▸ **Aufgabe**:
Gib bitte aus dem Textauszug über Lokaljournalismus den Abschnitt wortgetreu wieder, der mit den Worten beginnt, in denen „Man merkt Sullivan“ steht, und mit „nicht als Beruf.“ schließt.

▸ **Textauszug**:
+--

Man merkt Sullivan an, wie sehr sie darum ringt, Perspektiven für den Lokaljournalismus zu entwickeln, und wie wenige Möglichkeiten sie dennoch ausfindig macht. Denn solche Projekte wie das von Alice Dreger in East Lansing im Staat Michigan hören sich ehrenwert, aber nicht nach gesundem Geschäftsmodell an: Dreger hat ein Team von 140 Leuten zusammengestellt, die sich im Nebenberuf mit dem Wohlergehen der Region beschäftigen. Es sind vor allem Studierende, Rentner und andere Freiwillige, die das Zusammentragen, was in der Gemeinde wichtig ist – für 50 Dollar Lohn pro Artikel. Das ist Journalismus als Passion, nicht als Beruf.

+--

▸ **Einträge im Datensatz**:
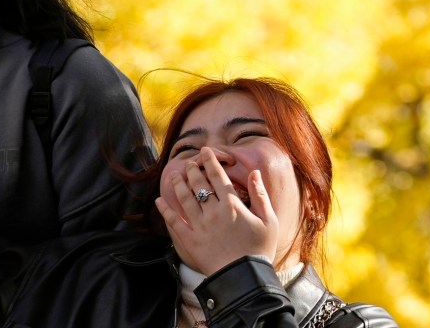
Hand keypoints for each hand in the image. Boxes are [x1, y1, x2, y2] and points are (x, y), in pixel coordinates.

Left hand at [157, 148, 277, 275]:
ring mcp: (200, 226)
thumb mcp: (269, 220)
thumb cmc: (259, 249)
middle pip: (200, 185)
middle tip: (190, 162)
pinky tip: (160, 201)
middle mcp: (214, 212)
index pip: (219, 177)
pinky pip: (174, 222)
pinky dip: (166, 210)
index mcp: (233, 205)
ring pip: (185, 199)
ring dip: (179, 185)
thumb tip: (254, 172)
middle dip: (193, 170)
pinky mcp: (189, 241)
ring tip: (175, 175)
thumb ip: (260, 195)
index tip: (205, 151)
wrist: (243, 277)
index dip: (211, 162)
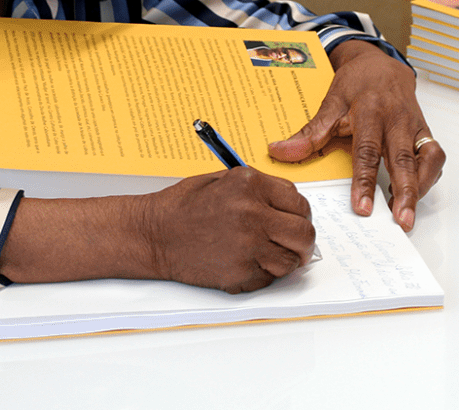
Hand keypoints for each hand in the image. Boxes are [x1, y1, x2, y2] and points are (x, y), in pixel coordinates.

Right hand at [142, 167, 315, 292]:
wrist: (154, 235)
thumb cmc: (183, 207)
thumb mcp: (224, 180)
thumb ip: (261, 189)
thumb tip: (291, 205)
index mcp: (250, 184)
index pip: (299, 202)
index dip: (301, 214)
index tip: (297, 221)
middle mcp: (252, 214)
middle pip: (304, 234)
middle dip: (303, 242)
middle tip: (297, 245)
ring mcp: (248, 245)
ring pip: (291, 261)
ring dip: (285, 260)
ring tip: (268, 254)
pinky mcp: (240, 272)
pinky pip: (269, 278)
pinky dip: (264, 274)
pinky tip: (246, 262)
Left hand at [268, 39, 444, 231]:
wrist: (381, 63)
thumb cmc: (357, 83)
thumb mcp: (330, 102)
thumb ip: (309, 132)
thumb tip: (280, 151)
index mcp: (369, 112)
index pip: (367, 151)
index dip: (364, 181)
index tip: (362, 207)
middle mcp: (396, 119)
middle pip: (403, 159)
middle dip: (404, 192)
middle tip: (401, 220)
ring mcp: (414, 126)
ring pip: (426, 159)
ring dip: (419, 188)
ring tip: (407, 214)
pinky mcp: (425, 131)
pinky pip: (435, 156)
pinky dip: (429, 176)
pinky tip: (414, 191)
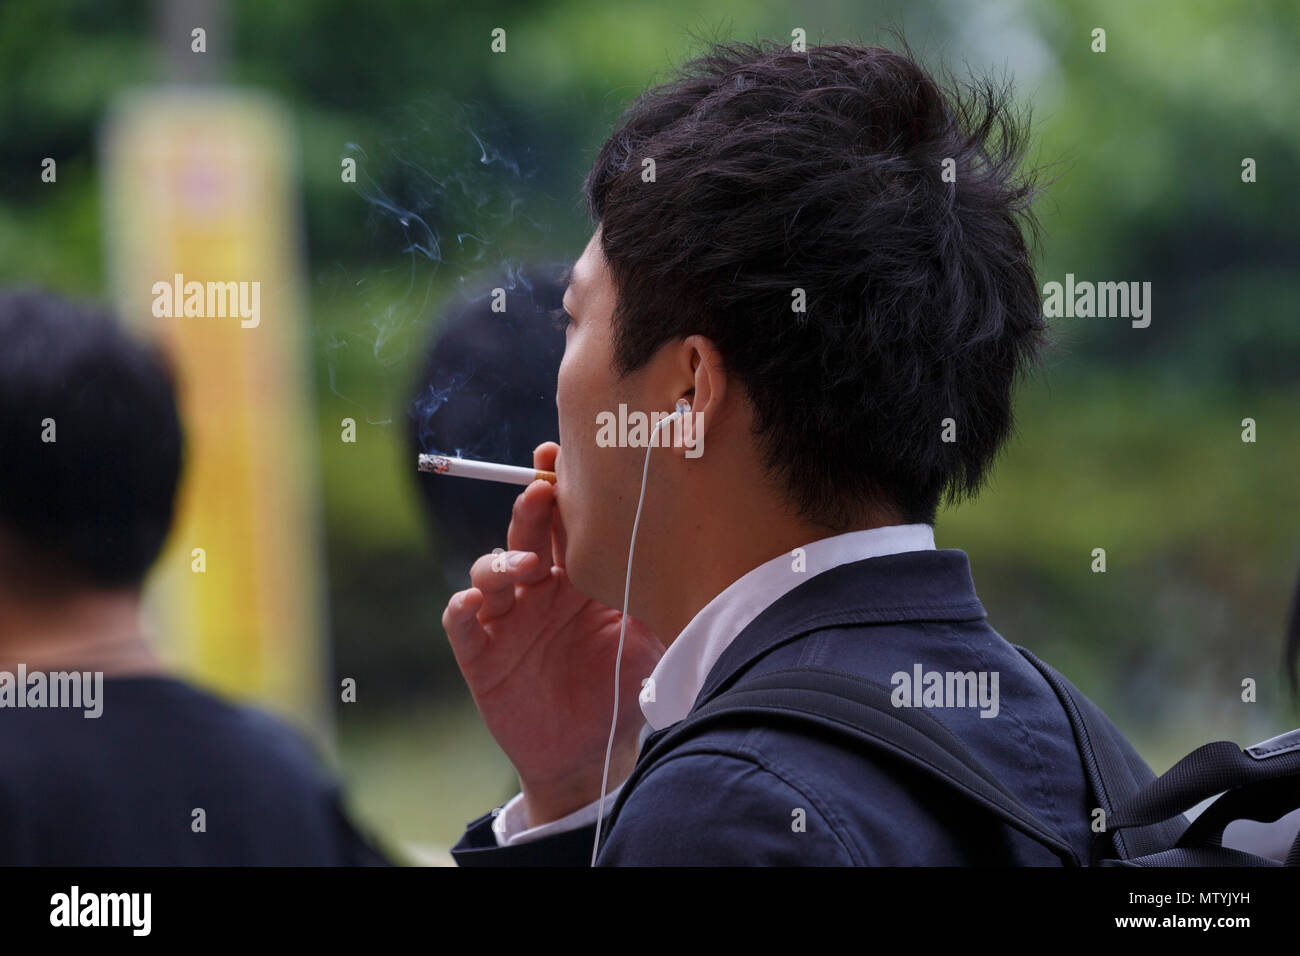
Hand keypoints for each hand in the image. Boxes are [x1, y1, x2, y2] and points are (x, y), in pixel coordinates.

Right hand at [441, 442, 665, 826]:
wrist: (592, 752)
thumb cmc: (622, 688)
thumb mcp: (652, 643)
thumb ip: (665, 603)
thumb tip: (704, 567)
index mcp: (579, 576)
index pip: (568, 523)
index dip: (564, 491)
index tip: (566, 458)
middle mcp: (539, 588)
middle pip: (528, 534)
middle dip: (532, 508)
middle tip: (544, 489)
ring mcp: (508, 619)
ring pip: (490, 571)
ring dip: (502, 559)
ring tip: (528, 565)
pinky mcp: (482, 654)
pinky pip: (462, 623)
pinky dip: (463, 608)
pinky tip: (474, 603)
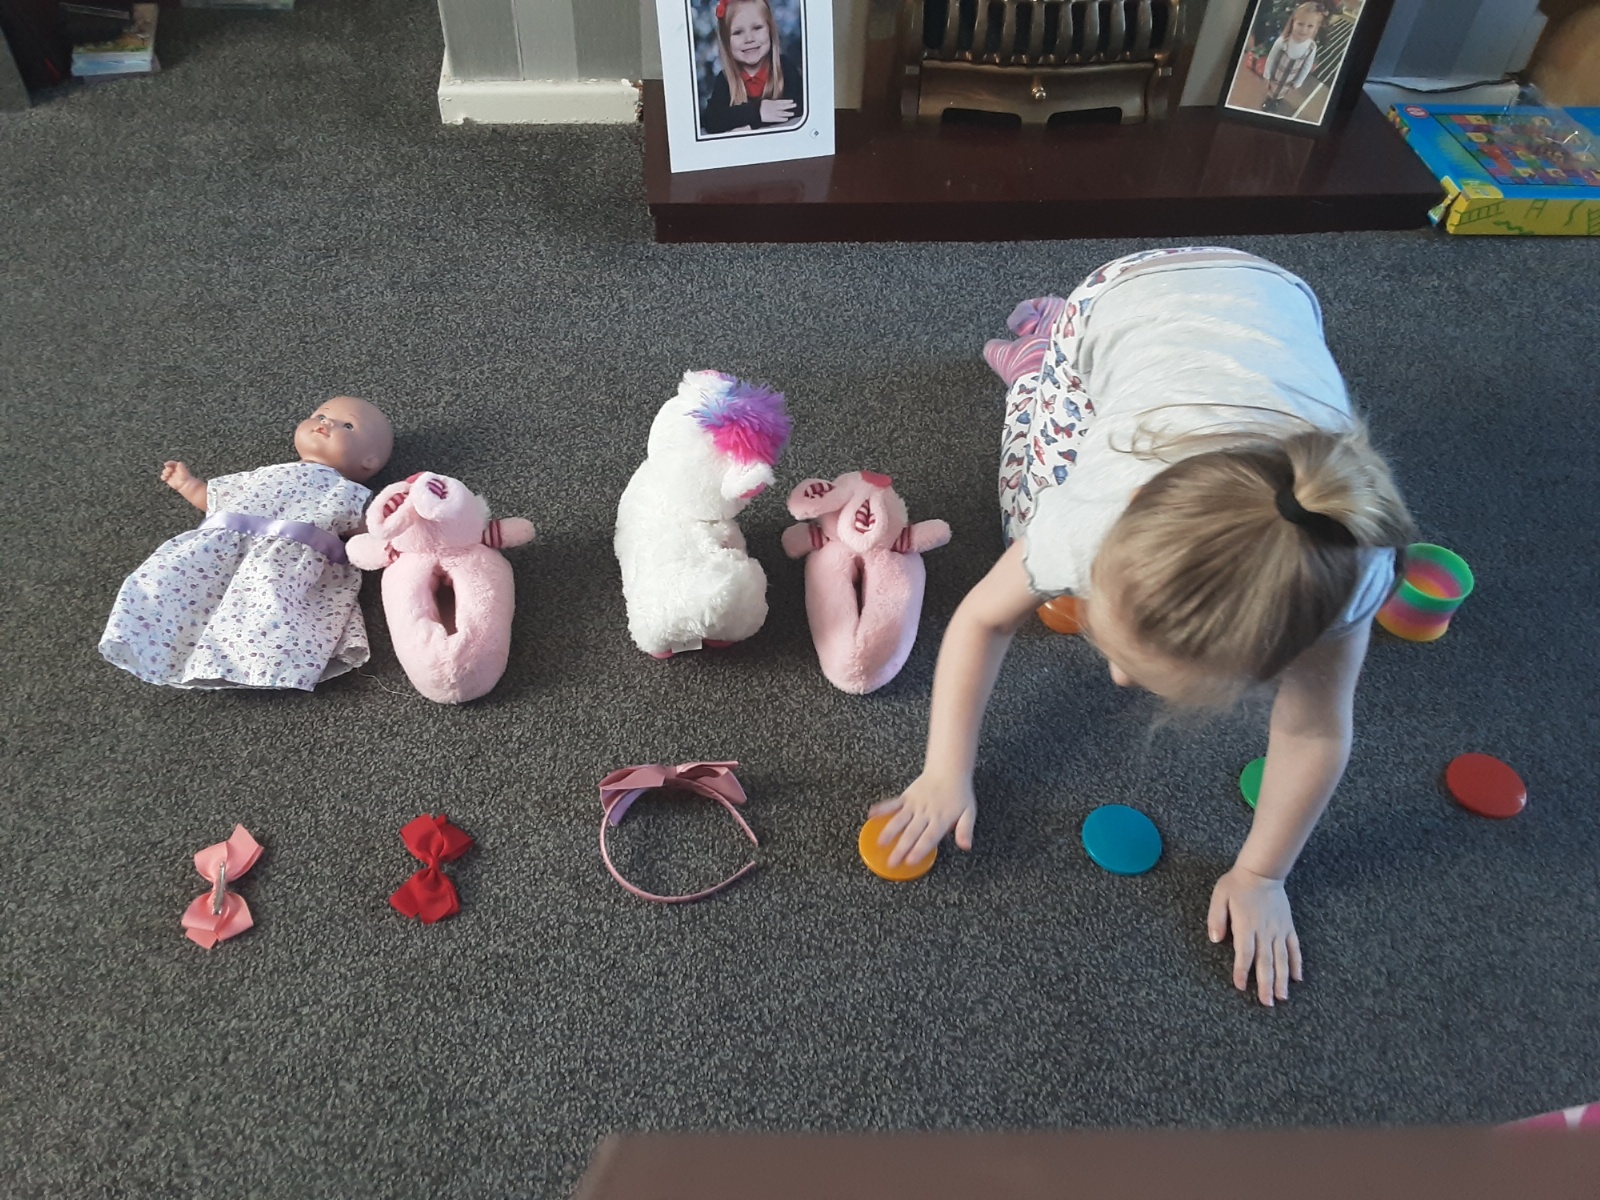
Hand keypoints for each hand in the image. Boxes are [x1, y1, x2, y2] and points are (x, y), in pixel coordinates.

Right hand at [160, 461, 192, 490]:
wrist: (185, 484)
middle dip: (167, 469)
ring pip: (164, 472)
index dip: (168, 463)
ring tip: (167, 475)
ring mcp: (170, 474)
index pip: (172, 463)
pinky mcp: (168, 479)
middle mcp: (173, 470)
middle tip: (169, 471)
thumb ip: (181, 466)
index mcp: (177, 466)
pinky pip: (163, 477)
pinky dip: (163, 477)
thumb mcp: (184, 471)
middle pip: (167, 467)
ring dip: (164, 472)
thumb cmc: (185, 477)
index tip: (166, 464)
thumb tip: (179, 463)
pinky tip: (165, 478)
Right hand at [760, 99, 796, 123]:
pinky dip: (783, 119)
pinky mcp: (772, 118)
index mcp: (772, 102)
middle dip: (790, 106)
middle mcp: (774, 107)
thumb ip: (771, 102)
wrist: (754, 111)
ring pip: (782, 113)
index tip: (791, 101)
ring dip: (788, 113)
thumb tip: (774, 102)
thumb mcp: (765, 101)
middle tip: (795, 105)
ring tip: (792, 113)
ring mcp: (774, 113)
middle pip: (784, 106)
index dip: (787, 101)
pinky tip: (786, 119)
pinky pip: (778, 119)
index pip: (782, 101)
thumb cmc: (758, 107)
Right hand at [868, 772, 975, 867]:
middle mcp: (926, 813)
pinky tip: (871, 814)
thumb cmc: (959, 794)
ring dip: (889, 832)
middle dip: (900, 849)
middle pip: (911, 833)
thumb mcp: (969, 812)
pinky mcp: (907, 797)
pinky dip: (882, 808)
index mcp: (941, 819)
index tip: (910, 861)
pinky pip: (893, 803)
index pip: (929, 838)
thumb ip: (965, 830)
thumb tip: (966, 846)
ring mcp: (914, 804)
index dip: (919, 850)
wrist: (949, 769)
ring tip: (879, 843)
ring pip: (900, 820)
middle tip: (891, 862)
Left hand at [1208, 866, 1302, 1005]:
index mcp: (1246, 925)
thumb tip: (1214, 939)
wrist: (1262, 872)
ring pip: (1282, 959)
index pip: (1244, 953)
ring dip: (1282, 979)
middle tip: (1267, 1003)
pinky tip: (1297, 978)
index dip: (1242, 970)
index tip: (1240, 986)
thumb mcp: (1219, 897)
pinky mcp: (1288, 927)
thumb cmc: (1237, 885)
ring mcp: (1279, 930)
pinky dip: (1296, 963)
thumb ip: (1216, 919)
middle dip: (1265, 984)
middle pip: (1265, 962)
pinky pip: (1294, 948)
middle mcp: (1264, 931)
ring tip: (1282, 997)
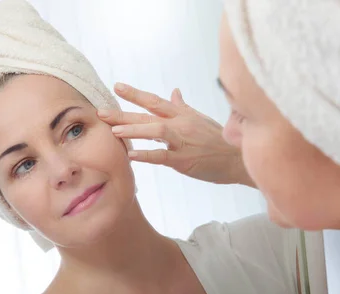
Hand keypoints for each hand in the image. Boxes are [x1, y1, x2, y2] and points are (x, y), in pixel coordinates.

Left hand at [98, 82, 254, 186]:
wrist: (237, 159)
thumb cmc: (218, 139)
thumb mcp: (200, 119)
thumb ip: (183, 106)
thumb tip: (174, 91)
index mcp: (182, 114)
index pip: (155, 101)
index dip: (135, 94)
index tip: (116, 87)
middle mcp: (180, 124)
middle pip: (148, 115)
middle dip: (124, 113)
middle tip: (102, 112)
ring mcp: (182, 141)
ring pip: (155, 131)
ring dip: (134, 130)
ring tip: (114, 131)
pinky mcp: (185, 160)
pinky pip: (163, 156)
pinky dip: (147, 155)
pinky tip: (132, 156)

+--

▸ **Lösung**:
Man merkt Sullivan an, wie sehr sie darum ringt, Perspektiven für den Lokaljournalismus zu entwickeln, und wie wenige Möglichkeiten sie dennoch ausfindig macht. Denn solche Projekte wie das von Alice Dreger in East Lansing im Staat Michigan hören sich ehrenwert, aber nicht nach gesundem Geschäftsmodell an: Dreger hat ein Team von 140 Leuten zusammengestellt, die sich im Nebenberuf mit dem Wohlergehen der Region beschäftigen. Es sind vor allem Studierende, Rentner und andere Freiwillige, die das Zusammentragen, was in der Gemeinde wichtig ist – für 50 Dollar Lohn pro Artikel. Das ist Journalismus als Passion, nicht als Beruf.